#### TEXTO FORNECIDO:

════════════════

Mundial Feminino 2023

“Não me demito sem haver motivo”. Na conferência da Zâmbia, o selecionador, acusado de assédio sexual a jogadoras, preferiu o silêncio

Bruce Mwape está a ser investigado pela polícia zambiana e pela FIFA devido a más práticas sexuais, numa seleção que também lida com meses de pagamentos em atraso e ausências pouco claras de futebolistas. Mas a conferência de imprensa anterior ao encontro contra Espanha foi marcada pela escassa clareza a responder às questões sobre o tema, com a FIFA a proibir perguntas e o técnico a dizer que as interrogações dos jornalistas se deviam a “rumores”

Hagen Hopkins - FIFA/Getty

O selecionador da Zâmbia desde 2018, Bruce Mwape, está a ser investigado devido a más práticas sexuais, nomeadamente assédio a jogadoras. Em setembro de 2022, a federação de futebol do país africano confirmou que entregara o tema à polícia zambiana e à FIFA, acrescentando que o técnico desmentia qualquer alegação.

Segundo o “The Guardian”, também o selecionador sub-17, Kaluba Kangwa, está, alegadamente, envolvido em acusações de más condutas. Uma jogadora, que não quis ser mencionada, disse ao mesmo jornal britânico que “se ele [Mwape] quisesse dormir com alguém, terias de aceitar”, revelando ser “normal” que o técnico “dormisse com jogadoras”.

════════════════

#### CONTEÚDO DOS DADOS:
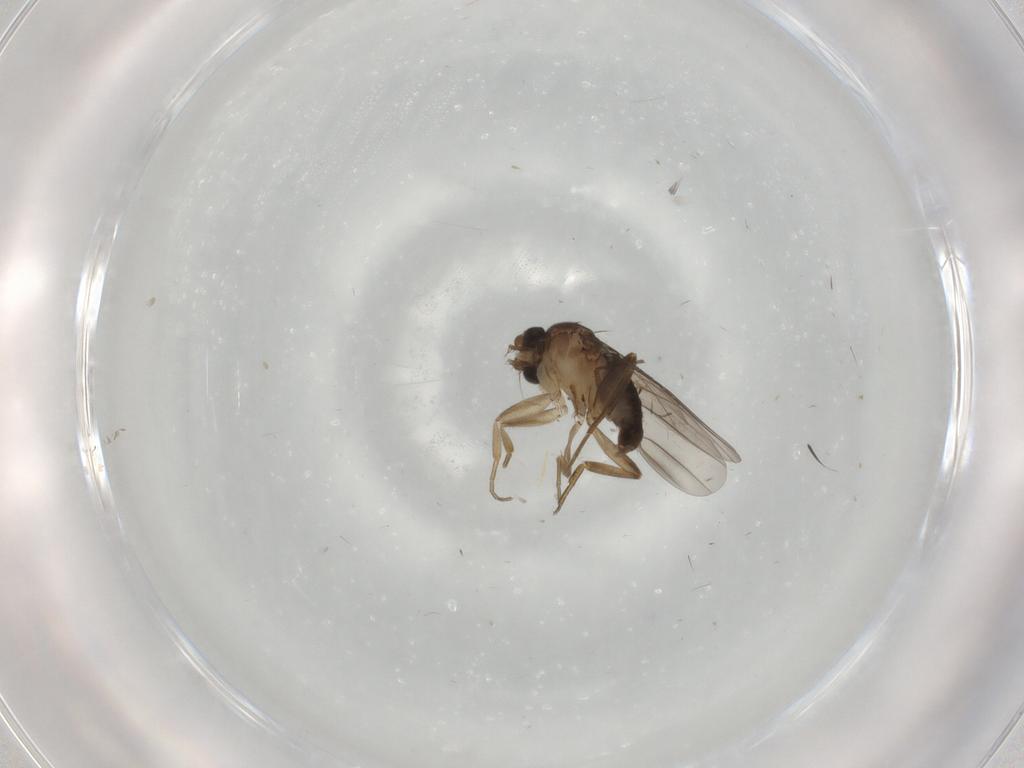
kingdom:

════════════════

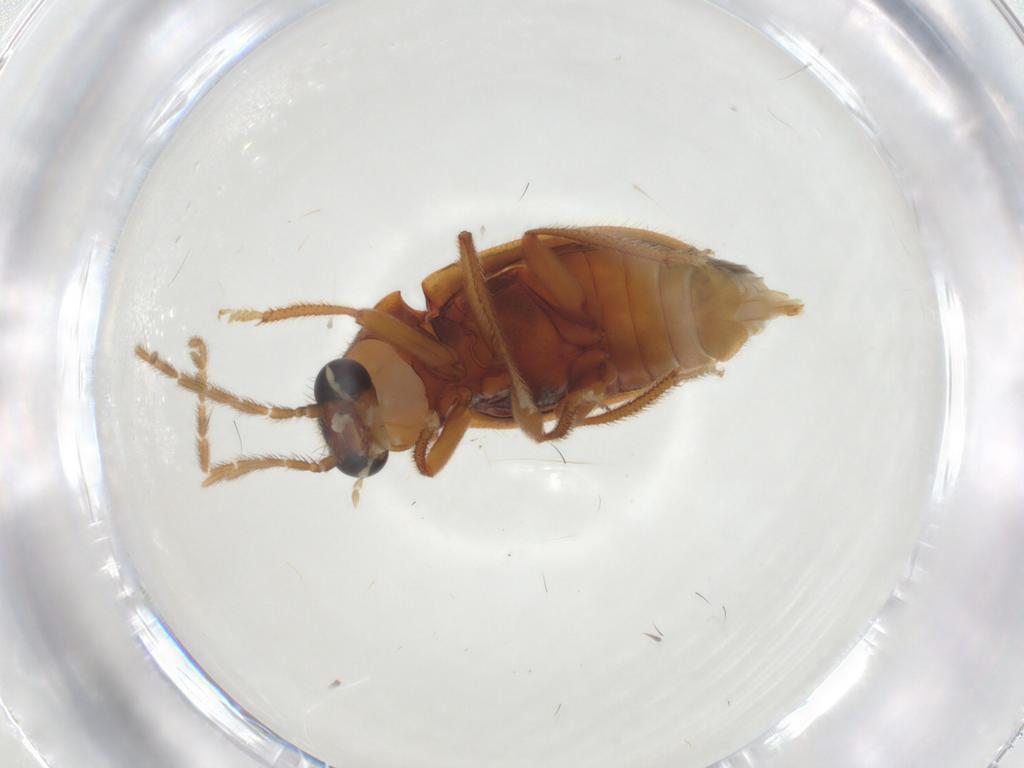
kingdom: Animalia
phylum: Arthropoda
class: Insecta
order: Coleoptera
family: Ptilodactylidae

════════════════

#### TAREFAS PROPOSTAS:
**1)** De acordo com o artigo sobre o selecionador da Zâmbia, desde que ano Bruce Mwape ocupa esse cargo?
**2)** Transcreva fielmente, do artigo sobre o selecionador da Zâmbia, o trecho que vai de "O selecionador da" a "desmentia qualquer alegação.".
Os itens não têm qualquer relevância para o que se pede.

#### RESPOSTAS POR ORDEM:
**1)** Desde 2018.

**2)**
O selecionador da Zâmbia desde 2018, Bruce Mwape, está a ser investigado devido a más práticas sexuais, nomeadamente assédio a jogadoras. Em setembro de 2022, a federação de futebol do país africano confirmou que entregara o tema à polícia zambiana e à FIFA, acrescentando que o técnico desmentia qualquer alegação.